Indianapolis Star
Author: Smith, Whitney
Date: Sep 22, 2008

As he launched the American Pianists Association's 2009 Classical Fellowship Awards on Sunday at the Indianapolis Museum of Art, Michael Kirkendoll played contemporary works that could be the hardest sell of any program the five finalists will play during the Premiere Series kicking off the contest. As with all of the Premiere Series concerts' finalists, who will perform through February, Kirkendoll's program included a recital and a concerto with the Indianapolis Chamber Orchestra. Past participants in the triennial Classical Fellowship Awards have featured modern pieces, but the 29-year-old Kansas resident's program pushed the envelope especially with his two largest pieces, Jerome Kitzke's "Sunflower Sutra" and Alfred Schnittke's Concerto for Piano and Strings. Kirkendoll closed his recital with "Sunflower Sutra," an edgy, theatrical piece for an amplified, speaking pianist. It's a weird, disjointed work based on a rambling Allen Ginsberg text purporting to be a chat with his friend, Jack Kerouac, in a railroad yard. Kirkendoll's performance was compelling, despite persistent, distracting microphone problems. 

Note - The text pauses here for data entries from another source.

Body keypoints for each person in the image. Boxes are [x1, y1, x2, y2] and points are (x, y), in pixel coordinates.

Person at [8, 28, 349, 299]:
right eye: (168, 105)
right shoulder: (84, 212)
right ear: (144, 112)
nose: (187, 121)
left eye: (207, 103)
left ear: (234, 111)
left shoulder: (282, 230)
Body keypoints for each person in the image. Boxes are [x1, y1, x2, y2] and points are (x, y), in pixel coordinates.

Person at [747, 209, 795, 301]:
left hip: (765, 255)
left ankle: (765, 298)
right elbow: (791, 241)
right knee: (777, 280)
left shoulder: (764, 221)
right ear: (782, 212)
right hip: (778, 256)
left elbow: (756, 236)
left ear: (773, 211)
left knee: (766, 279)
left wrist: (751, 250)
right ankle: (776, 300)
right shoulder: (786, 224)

With the Indianapolis orchestra, Kirkendoll gave a commanding performance of the Concerto for Piano and Strings from 1979. It is a challenging listen, even if it is deemed one of the finest works by the Russian composer influenced by German modernists. The often-dissonant concerto is laced with conflict that has been described as a battle between romanticism and dissonance.

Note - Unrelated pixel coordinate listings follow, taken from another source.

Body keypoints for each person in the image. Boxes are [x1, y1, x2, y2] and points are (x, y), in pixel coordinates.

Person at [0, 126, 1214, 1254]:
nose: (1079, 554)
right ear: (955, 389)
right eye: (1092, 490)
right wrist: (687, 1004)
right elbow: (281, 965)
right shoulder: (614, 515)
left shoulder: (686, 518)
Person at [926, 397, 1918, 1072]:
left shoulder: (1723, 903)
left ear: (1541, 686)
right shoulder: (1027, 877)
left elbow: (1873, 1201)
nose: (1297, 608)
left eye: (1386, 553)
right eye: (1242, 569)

The first four pieces of the recital showed Kirkendoll at moreaccessible moments. He began with a captivating take on David Rakowski's Etude No. 52, "Moody's Blues," a rousing, rhythmically driven, rock-and-roll study inspired by Jerry Lee Lewis. Kirkendoll followed with a gorgeous, contemplative rendering of Olivier Messiaen's "First Communion of the Virgin," riddled with bird twitters. Frederic Rzewski's "Winnsboro Cotton Mill Blues" from "Four North American Ballads" pitted big, percussive, industrial-sounding phrases against a free blues section. "The Alcotts," a slow movement from Charles Ives' Piano Sonata No. 2, was pretty and controlled, a portrait of domestic tranquillity in Louisa May Alcott's family home.